◆ **页面摘录**:
题目描述

可以用无限次，组成目标target即可，返回这个组合，还有目标。

样例

candidates = [2,3,6,7], target = 7
Output: [[2,2,3],[7]]

算法1

(DFS 回溯) $O(2^n)$

Python 代码

class Solution:
    def combinationSum(self, candidates: List[int], target: int) -> List[List[int]]:
        res = []
        self.dfs(candidates, target, [], res)
        return res

    def dfs(self, nums, target, path, res):
        if target < 0:
            return 
        if target == 0:
            res.append(path)
            return 
        for i in range(len(nums)):
            self.dfs(nums[i:], target-nums[i], path+[nums[i]], res)

c++版

class Solution {
public:
    vector<vector<int> > combinationSum(vector<int> &candidates, int target) {
        sort(candidates.begin(), candidates.end());
        vector<vector<int> > res;
        vector<int> combination;
        dfs(candidates, target, res, combination, 0);
        return res;
    }
private:
    void dfs(vector<int> &candidates, int target, vector<vector<int> > &res, vector<int> &combination, int begin) {
        if (!target) {
            res.push_back(combination);
            return;
        }
        for (int i = begin; i != candidates.size() && target >= candidates[i]; ++i) {
            combination.push_back(candidates[i]);
            dfs(candidates, target - candidates[i], res, combination, i);
            combination.pop_back();
        }
    }
};

◆ **待解问题**:
a – 请摘录这篇题解里从“(DFS 回溯) $O(2^n)$”开始、一直到“target, [], res)”为止的文字，一字不改。
b – 根据这篇题解回答：
(i) 样例中的 target 等于多少？
(ii) 算法1 标注的时间复杂度是什么？
(iii) c++版的 combinationSum 在调用 dfs 之前，先对 candidates 做了什么处理？
作答时只依据上面这篇题解。

◆ **数据摘录**:
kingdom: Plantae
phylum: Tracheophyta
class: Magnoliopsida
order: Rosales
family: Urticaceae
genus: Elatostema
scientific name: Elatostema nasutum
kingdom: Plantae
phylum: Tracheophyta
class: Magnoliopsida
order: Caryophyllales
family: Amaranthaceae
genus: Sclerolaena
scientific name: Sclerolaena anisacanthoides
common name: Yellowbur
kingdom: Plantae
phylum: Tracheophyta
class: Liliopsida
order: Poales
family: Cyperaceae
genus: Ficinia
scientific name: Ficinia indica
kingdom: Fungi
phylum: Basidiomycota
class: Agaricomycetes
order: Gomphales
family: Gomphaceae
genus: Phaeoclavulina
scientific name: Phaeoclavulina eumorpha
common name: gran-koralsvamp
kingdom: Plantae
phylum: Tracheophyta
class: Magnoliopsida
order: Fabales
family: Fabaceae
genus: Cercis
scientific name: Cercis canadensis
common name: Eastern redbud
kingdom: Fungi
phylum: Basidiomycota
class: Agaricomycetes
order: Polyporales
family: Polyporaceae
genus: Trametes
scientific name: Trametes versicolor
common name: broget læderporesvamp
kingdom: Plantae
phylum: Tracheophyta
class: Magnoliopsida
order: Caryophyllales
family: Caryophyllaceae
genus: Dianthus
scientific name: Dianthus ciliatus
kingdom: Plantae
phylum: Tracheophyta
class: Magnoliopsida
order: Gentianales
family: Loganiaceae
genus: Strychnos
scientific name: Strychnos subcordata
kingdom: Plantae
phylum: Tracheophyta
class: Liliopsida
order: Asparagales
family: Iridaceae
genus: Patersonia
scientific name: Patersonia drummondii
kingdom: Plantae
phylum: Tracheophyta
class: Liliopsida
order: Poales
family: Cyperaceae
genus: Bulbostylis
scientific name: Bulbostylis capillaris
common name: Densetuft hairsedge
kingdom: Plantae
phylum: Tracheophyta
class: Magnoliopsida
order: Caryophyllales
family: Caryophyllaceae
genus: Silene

◆ **练习结果**:
a –
(DFS 回溯) $O(2^n)$

Python 代码

class Solution:
    def combinationSum(self, candidates: List[int], target: int) -> List[List[int]]:
        res = []
        self.dfs(candidates, target, [], res)

b –
(i) 7
(ii) O(2^n)
(iii) 用 sort 对 candidates 进行排序